Was also tun, wenn der Chef dich vor allen anderen grundlos zusammenfaltet? Wenn der Kollege einen blöden Spruch auf deine Kosten reißt? Oder du noch einen Stapel auf deinen ohnehin schon vollgepackten Schreibtisch bekommst und am liebsten das Mobiliar kurz und klein schlagen möchtest? Nun, folgende vier Schritte können dir helfen, besser mit deiner Wut umzugehen und wieder ins Gleichgewicht zu kommen:

  • Stabilisierung. Achte darauf, ob dein Körper bereits im Angriffsmodus ist. Sind deine Fäuste geballt? Deine Kiefermuskeln angespannt? Und dein Rücken gestrafft? Dann sorge für eine Haltung, die dich erdet. Stell beide Beine fest auf den Boden, halte Rücken und Kopf gerade und atme ruhig ein und aus. Hier hilft es auch, eine Hand auf den Bauch zu legen und so deinem Atem zu folgen. Währenddessen kannst du dich auch mental stabilisieren. Etwa mit Sätzen wie: „Es geht vorbei. Es geht vorbei. Es geht vorbei.“.

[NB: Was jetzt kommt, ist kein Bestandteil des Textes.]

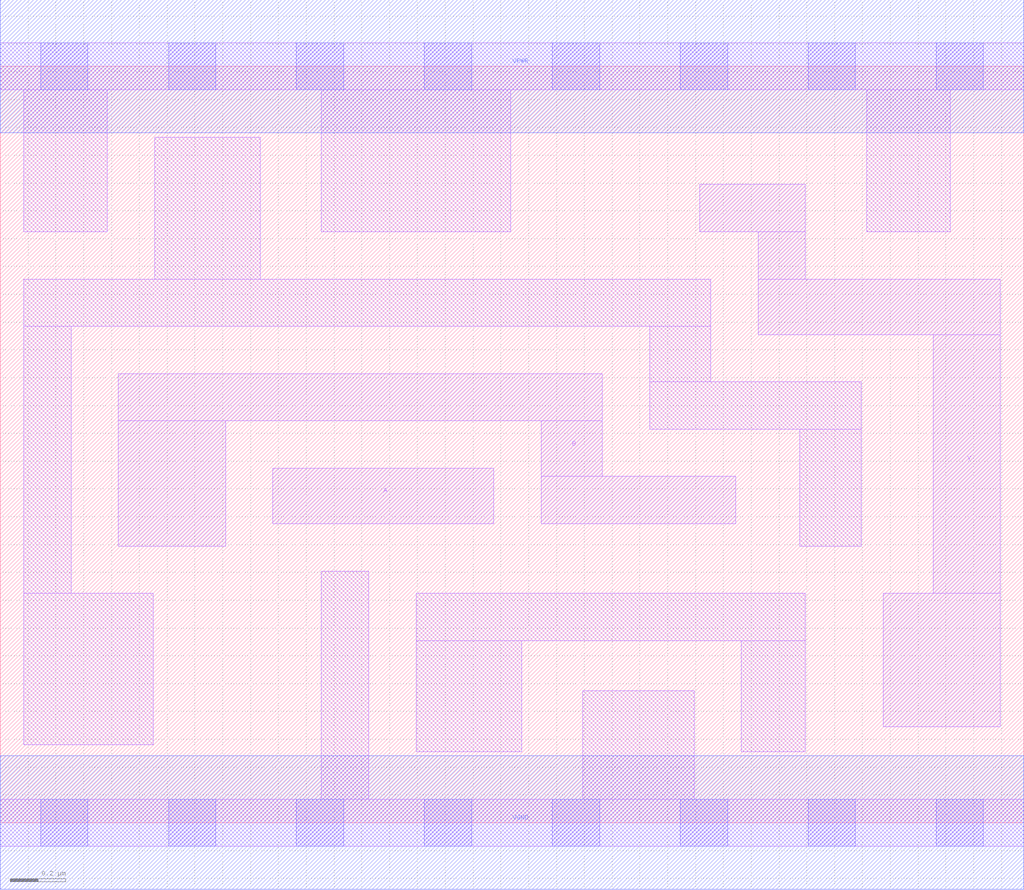
<source format=lef>
# Copyright 2020 The SkyWater PDK Authors
#
# Licensed under the Apache License, Version 2.0 (the "License");
# you may not use this file except in compliance with the License.
# You may obtain a copy of the License at
#
#     https://www.apache.org/licenses/LICENSE-2.0
#
# Unless required by applicable law or agreed to in writing, software
# distributed under the License is distributed on an "AS IS" BASIS,
# WITHOUT WARRANTIES OR CONDITIONS OF ANY KIND, either express or implied.
# See the License for the specific language governing permissions and
# limitations under the License.
#
# SPDX-License-Identifier: Apache-2.0

VERSION 5.7 ;
  NOWIREEXTENSIONATPIN ON ;
  DIVIDERCHAR "/" ;
  BUSBITCHARS "[]" ;
UNITS
  DATABASE MICRONS 200 ;
END UNITS
PROPERTYDEFINITIONS
  MACRO maskLayoutSubType STRING ;
  MACRO prCellType STRING ;
  MACRO originalViewName STRING ;
END PROPERTYDEFINITIONS
MACRO sky130_fd_sc_hdll__xnor2_1
  CLASS CORE ;
  FOREIGN sky130_fd_sc_hdll__xnor2_1 ;
  ORIGIN  0.000000  0.000000 ;
  SIZE  3.680000 BY  2.720000 ;
  SYMMETRY X Y R90 ;
  SITE unithd ;
  PIN A
    ANTENNAGATEAREA  0.555000 ;
    DIRECTION INPUT ;
    USE SIGNAL ;
    PORT
      LAYER li1 ;
        RECT 0.980000 1.075000 1.775000 1.275000 ;
    END
  END A
  PIN B
    ANTENNAGATEAREA  0.555000 ;
    DIRECTION INPUT ;
    USE SIGNAL ;
    PORT
      LAYER li1 ;
        RECT 0.425000 0.995000 0.810000 1.445000 ;
        RECT 0.425000 1.445000 2.165000 1.615000 ;
        RECT 1.945000 1.075000 2.645000 1.245000 ;
        RECT 1.945000 1.245000 2.165000 1.445000 ;
    END
  END B
  PIN VGND
    ANTENNADIFFAREA  0.442000 ;
    DIRECTION INOUT ;
    USE SIGNAL ;
    PORT
      LAYER met1 ;
        RECT 0.000000 -0.240000 3.680000 0.240000 ;
    END
  END VGND
  PIN VPWR
    ANTENNADIFFAREA  1.480000 ;
    DIRECTION INOUT ;
    USE SIGNAL ;
    PORT
      LAYER met1 ;
        RECT 0.000000 2.480000 3.680000 2.960000 ;
    END
  END VPWR
  PIN Y
    ANTENNADIFFAREA  0.545000 ;
    DIRECTION OUTPUT ;
    USE SIGNAL ;
    PORT
      LAYER li1 ;
        RECT 2.515000 2.125000 2.895000 2.295000 ;
        RECT 2.725000 1.755000 3.595000 1.955000 ;
        RECT 2.725000 1.955000 2.895000 2.125000 ;
        RECT 3.175000 0.345000 3.595000 0.825000 ;
        RECT 3.355000 0.825000 3.595000 1.755000 ;
    END
  END Y
  OBS
    LAYER li1 ;
      RECT 0.000000 -0.085000 3.680000 0.085000 ;
      RECT 0.000000  2.635000 3.680000 2.805000 ;
      RECT 0.085000  0.280000 0.550000 0.825000 ;
      RECT 0.085000  0.825000 0.255000 1.785000 ;
      RECT 0.085000  1.785000 2.555000 1.955000 ;
      RECT 0.085000  2.125000 0.385000 2.635000 ;
      RECT 0.555000  1.955000 0.935000 2.465000 ;
      RECT 1.155000  0.085000 1.325000 0.905000 ;
      RECT 1.155000  2.125000 1.835000 2.635000 ;
      RECT 1.495000  0.255000 1.875000 0.655000 ;
      RECT 1.495000  0.655000 2.895000 0.825000 ;
      RECT 2.095000  0.085000 2.495000 0.475000 ;
      RECT 2.335000  1.415000 3.095000 1.585000 ;
      RECT 2.335000  1.585000 2.555000 1.785000 ;
      RECT 2.665000  0.255000 2.895000 0.655000 ;
      RECT 2.875000  0.995000 3.095000 1.415000 ;
      RECT 3.115000  2.125000 3.415000 2.635000 ;
    LAYER mcon ;
      RECT 0.145000 -0.085000 0.315000 0.085000 ;
      RECT 0.145000  2.635000 0.315000 2.805000 ;
      RECT 0.605000 -0.085000 0.775000 0.085000 ;
      RECT 0.605000  2.635000 0.775000 2.805000 ;
      RECT 1.065000 -0.085000 1.235000 0.085000 ;
      RECT 1.065000  2.635000 1.235000 2.805000 ;
      RECT 1.525000 -0.085000 1.695000 0.085000 ;
      RECT 1.525000  2.635000 1.695000 2.805000 ;
      RECT 1.985000 -0.085000 2.155000 0.085000 ;
      RECT 1.985000  2.635000 2.155000 2.805000 ;
      RECT 2.445000 -0.085000 2.615000 0.085000 ;
      RECT 2.445000  2.635000 2.615000 2.805000 ;
      RECT 2.905000 -0.085000 3.075000 0.085000 ;
      RECT 2.905000  2.635000 3.075000 2.805000 ;
      RECT 3.365000 -0.085000 3.535000 0.085000 ;
      RECT 3.365000  2.635000 3.535000 2.805000 ;
  END
  PROPERTY maskLayoutSubType "abstract" ;
  PROPERTY prCellType "standard" ;
  PROPERTY originalViewName "layout" ;
END sky130_fd_sc_hdll__xnor2_1
END LIBRARY

</source>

  • Analyse. Hinterfrage deine Gefühle: Wer oder was ist der Grund für die Wut? Wie nehme ich wahr, dass ich wütend werde? Wie reagiere ich alleine, wie in der Gesellschaft von anderen? Wann empfinde ich die Wut als hilfreich, wann als Einschränkung? Gab es in der Vergangenheit bereits gute Strategien, um mit der Wut umzugehen? Diese Fragen kannst du dir entweder alleine oder auch mit jemanden zusammen beantworten. Wichtig ist, herauszufinden, woher die Wut kommt, was sie mit dir macht und ob du bereits Wege kennst, mit ihr umzugehen.

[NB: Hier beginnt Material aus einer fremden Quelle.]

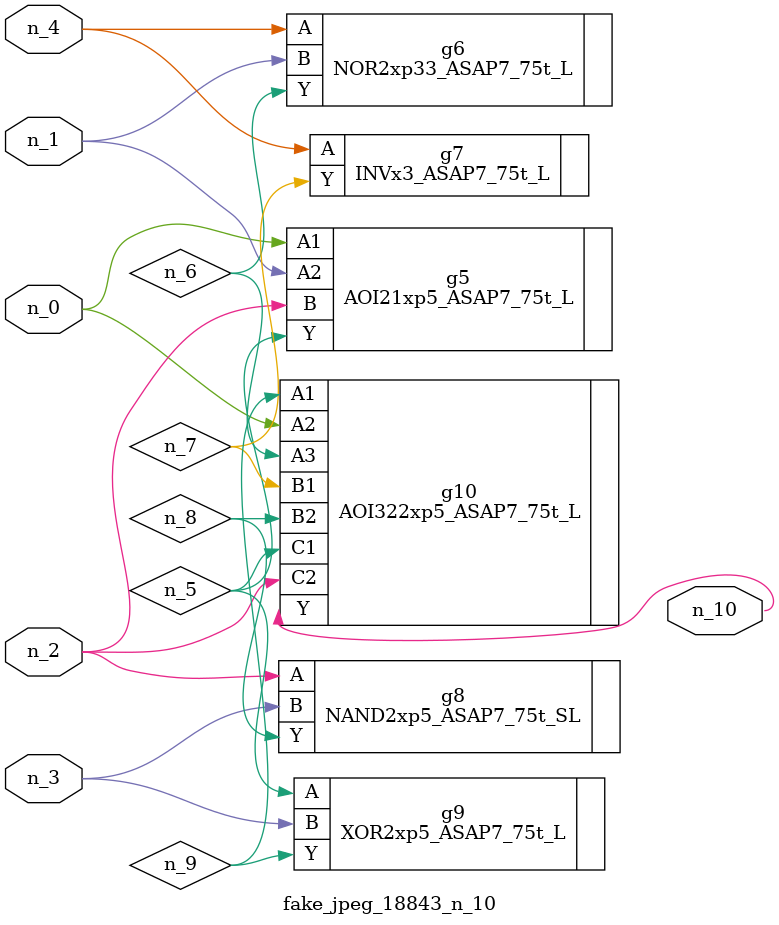
<source format=v>
module fake_jpeg_18843_n_10 (n_3, n_2, n_1, n_0, n_4, n_10);

input n_3;
input n_2;
input n_1;
input n_0;
input n_4;

output n_10;

wire n_8;
wire n_9;
wire n_6;
wire n_5;
wire n_7;

AOI21xp5_ASAP7_75t_L g5 ( 
.A1(n_0),
.A2(n_1),
.B(n_2),
.Y(n_5)
);

NOR2xp33_ASAP7_75t_L g6 ( 
.A(n_4),
.B(n_1),
.Y(n_6)
);

INVx3_ASAP7_75t_L g7 ( 
.A(n_4),
.Y(n_7)
);

NAND2xp5_ASAP7_75t_SL g8 ( 
.A(n_2),
.B(n_3),
.Y(n_8)
);

XOR2xp5_ASAP7_75t_L g9 ( 
.A(n_5),
.B(n_3),
.Y(n_9)
);

AOI322xp5_ASAP7_75t_L g10 ( 
.A1(n_9),
.A2(n_0),
.A3(n_6),
.B1(n_7),
.B2(n_8),
.C1(n_5),
.C2(n_2),
.Y(n_10)
);


endmodule
</source>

  • Unterstützung holen. Für Menschen, die oft und heftig zu Wutanfällen neigen, kann die Arbeit mit einem Coach oder Therapeuten hilfreich sein. Für einzelne Wutattacken kann man sich auch mit dem „inneren Team“ auseinandersetzen. Hier kommen deine unterschiedlichen Persönlichkeitsmerkmale zum Tragen, denn du hast nicht nur die Wütende/den Wütenden in dir. Auch Problemlöser, Kritiker oder Beobachter sind da. In Coachingsitzungen werden für jedes Teammitglied Stühle aufgestellt, die je nach Rolle eingenommen werden. In der akuten Wutsituation kannst du das alles im Kopf durchspielen und mit deinem inneren Team zu einer Lösung gelangen.

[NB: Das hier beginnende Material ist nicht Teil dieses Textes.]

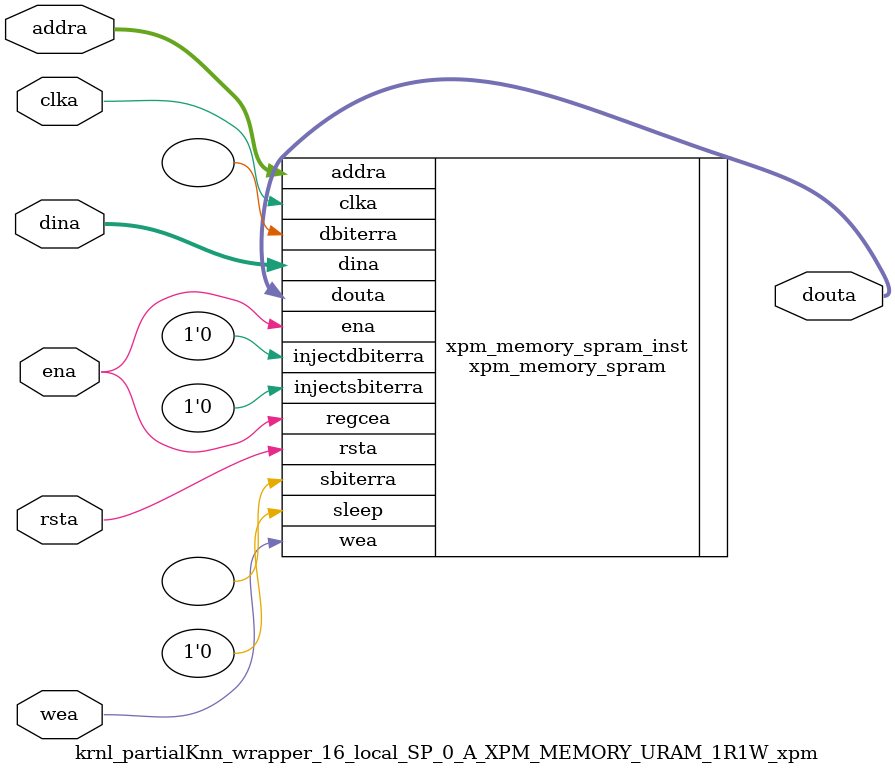
<source format=v>
`timescale 1 ns / 1 ps
module krnl_partialKnn_wrapper_16_local_SP_0_A_XPM_MEMORY_URAM_1R1W_xpm # (
  // Common module parameters
  parameter integer                 MEMORY_SIZE        = 524288,
  parameter                         MEMORY_PRIMITIVE   = "ultra",
  parameter                         ECC_MODE           = "no_ecc",
  parameter                         MEMORY_INIT_FILE   = "none",
  parameter                         WAKEUP_TIME        = "disable_sleep",
  parameter integer                 MESSAGE_CONTROL    = 0,
  // Port A module parameters
  parameter integer                 WRITE_DATA_WIDTH_A = 256,
  parameter integer                 READ_DATA_WIDTH_A  = WRITE_DATA_WIDTH_A,
  parameter integer                 BYTE_WRITE_WIDTH_A = WRITE_DATA_WIDTH_A,
  parameter integer                 ADDR_WIDTH_A       = 11,
  parameter                         READ_RESET_VALUE_A = "0",
  parameter integer                 READ_LATENCY_A     = 1,
  parameter                         WRITE_MODE_A       = "read_first"
) (
  // Port A module ports
  input  wire                                               clka,
  input  wire                                               rsta,
  input  wire                                               ena,
  input  wire [(WRITE_DATA_WIDTH_A/BYTE_WRITE_WIDTH_A)-1:0] wea,
  input  wire [ADDR_WIDTH_A-1:0]                            addra,
  input  wire [WRITE_DATA_WIDTH_A-1:0]                      dina,
  output wire [READ_DATA_WIDTH_A-1:0]                       douta
);
// Set parameter values and connect ports to instantiate an XPM_MEMORY single port RAM configuration
xpm_memory_spram # (
  // Common module parameters
  .MEMORY_SIZE        (MEMORY_SIZE),   //positive integer
  .MEMORY_PRIMITIVE   (MEMORY_PRIMITIVE),      //string; "auto", "distributed", "block" or "ultra";
  .ECC_MODE           (ECC_MODE),      //do not change
  .MEMORY_INIT_FILE   (MEMORY_INIT_FILE), //string; "none" or "<filename>.mem" 
  .MEMORY_INIT_PARAM  (""), //string;
  .WAKEUP_TIME        (WAKEUP_TIME),      //string; "disable_sleep" or "use_sleep_pin"
  .MESSAGE_CONTROL    (MESSAGE_CONTROL),      //do not change
  // Port A module parameters
  .WRITE_DATA_WIDTH_A (WRITE_DATA_WIDTH_A),     //positive integer
  .READ_DATA_WIDTH_A  (READ_DATA_WIDTH_A),     //positive integer
  .BYTE_WRITE_WIDTH_A (BYTE_WRITE_WIDTH_A),     //integer; 8, 9, or WRITE_DATA_WIDTH_A value
  .ADDR_WIDTH_A       (ADDR_WIDTH_A),      //positive integer
  .READ_RESET_VALUE_A (READ_RESET_VALUE_A),  //string
  .READ_LATENCY_A     (READ_LATENCY_A),      //non-negative integer
  .WRITE_MODE_A       (WRITE_MODE_A)       //string; "write_first", "read_first", "no_change"
) xpm_memory_spram_inst (
  // Common module ports
  .sleep          (1'b0),  //do not change
  // Port A module ports
  .clka           (clka),
  .rsta           (rsta),
  .ena            (ena),
  .regcea         (ena),
  .wea            (wea),
  .addra          (addra),
  .dina           (dina),
  .injectsbiterra (1'b0),  //do not change
  .injectdbiterra (1'b0),  //do not change
  .douta          (douta),
  .sbiterra       (),      //do not change
  .dbiterra       ()       //do not change
);
endmodule
</source>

  • Weitermachen. Ebenso wie wir beim Radfahren als Kind nicht nach dem ersten Sturz aufgeben, solltest du versuchen, die Wut-Energie in positive Energie umzuwandeln und weiterzumachen. Helfen kann dabei, die kleinen Erfolge zu feiern. Du hast deine Kollegin nicht wie immer angeschnauzt? Prima, darauf kannst du stolz sein. Dein Gehirn belohnt dich dafür mit Glückshormonen und merkt sich dieses Erfolgserlebnis.